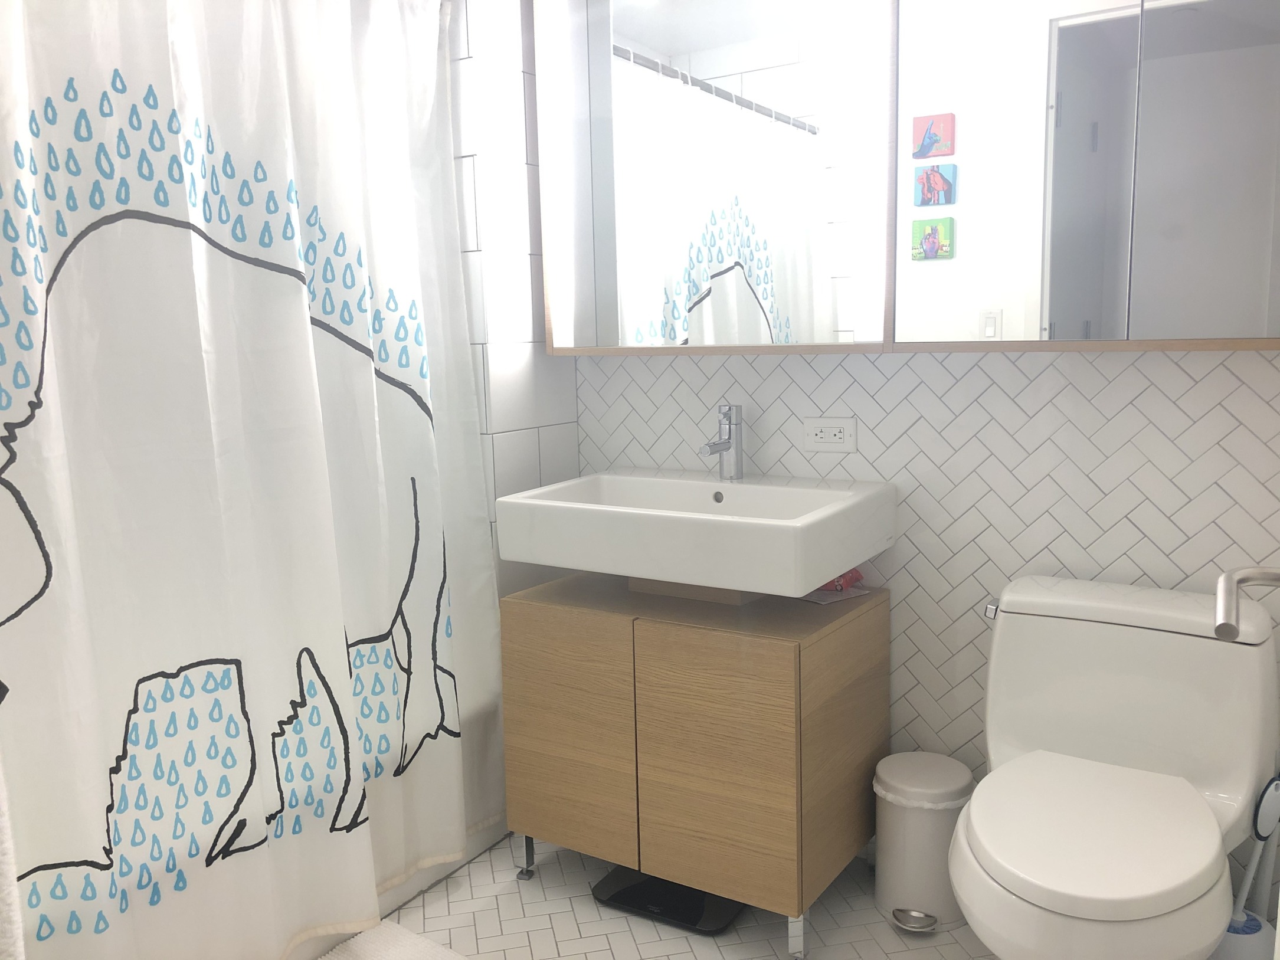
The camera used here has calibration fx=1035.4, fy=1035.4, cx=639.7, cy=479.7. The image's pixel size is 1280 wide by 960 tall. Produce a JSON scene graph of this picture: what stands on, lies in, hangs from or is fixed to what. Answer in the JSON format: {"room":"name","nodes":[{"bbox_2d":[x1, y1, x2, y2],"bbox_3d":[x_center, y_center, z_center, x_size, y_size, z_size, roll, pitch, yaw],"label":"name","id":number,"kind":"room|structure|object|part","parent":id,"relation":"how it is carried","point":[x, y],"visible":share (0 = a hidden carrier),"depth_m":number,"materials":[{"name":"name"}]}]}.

==

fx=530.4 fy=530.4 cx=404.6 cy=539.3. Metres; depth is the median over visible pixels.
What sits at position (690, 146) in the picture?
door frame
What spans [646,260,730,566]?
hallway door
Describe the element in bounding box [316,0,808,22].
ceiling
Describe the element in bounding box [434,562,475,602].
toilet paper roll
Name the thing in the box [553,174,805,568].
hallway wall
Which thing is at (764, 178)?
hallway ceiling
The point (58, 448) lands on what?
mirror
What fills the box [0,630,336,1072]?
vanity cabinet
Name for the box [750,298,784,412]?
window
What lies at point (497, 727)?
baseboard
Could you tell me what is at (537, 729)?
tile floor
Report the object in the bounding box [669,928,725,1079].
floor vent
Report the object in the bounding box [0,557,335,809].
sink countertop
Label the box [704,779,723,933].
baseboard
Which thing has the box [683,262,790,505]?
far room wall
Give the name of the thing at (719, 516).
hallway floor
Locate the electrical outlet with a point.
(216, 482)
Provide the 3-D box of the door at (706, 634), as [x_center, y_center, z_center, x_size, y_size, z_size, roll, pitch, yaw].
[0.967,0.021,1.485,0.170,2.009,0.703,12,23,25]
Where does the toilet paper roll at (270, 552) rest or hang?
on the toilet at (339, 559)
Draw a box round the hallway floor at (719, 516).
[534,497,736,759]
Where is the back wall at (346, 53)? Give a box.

YOUR INSTRUCTIONS — Copy every line from the records above that contains the string "visible".

TASK SOLUTION —
The camera used here has calibration fx=1035.4, fy=1035.4, cx=639.7, cy=479.7. The image's pixel size is 1280 wide by 960 tall. Produce a JSON scene graph of this picture: what stands on, lies in, hangs from or is fixed to what. Answer in the JSON format: {"room":"name","nodes":[{"bbox_2d":[x1, y1, x2, y2],"bbox_3d":[x_center, y_center, z_center, x_size, y_size, z_size, roll, pitch, yaw],"label":"name","id":number,"kind":"room|structure|object|part","parent":id,"relation":"how it is carried","point":[x, y],"visible":share (0 = a hidden carrier),"depth_m":number,"materials":[{"name":"name"}]}]}.
fx=530.4 fy=530.4 cx=404.6 cy=539.3. Metres; depth is the median over visible pixels.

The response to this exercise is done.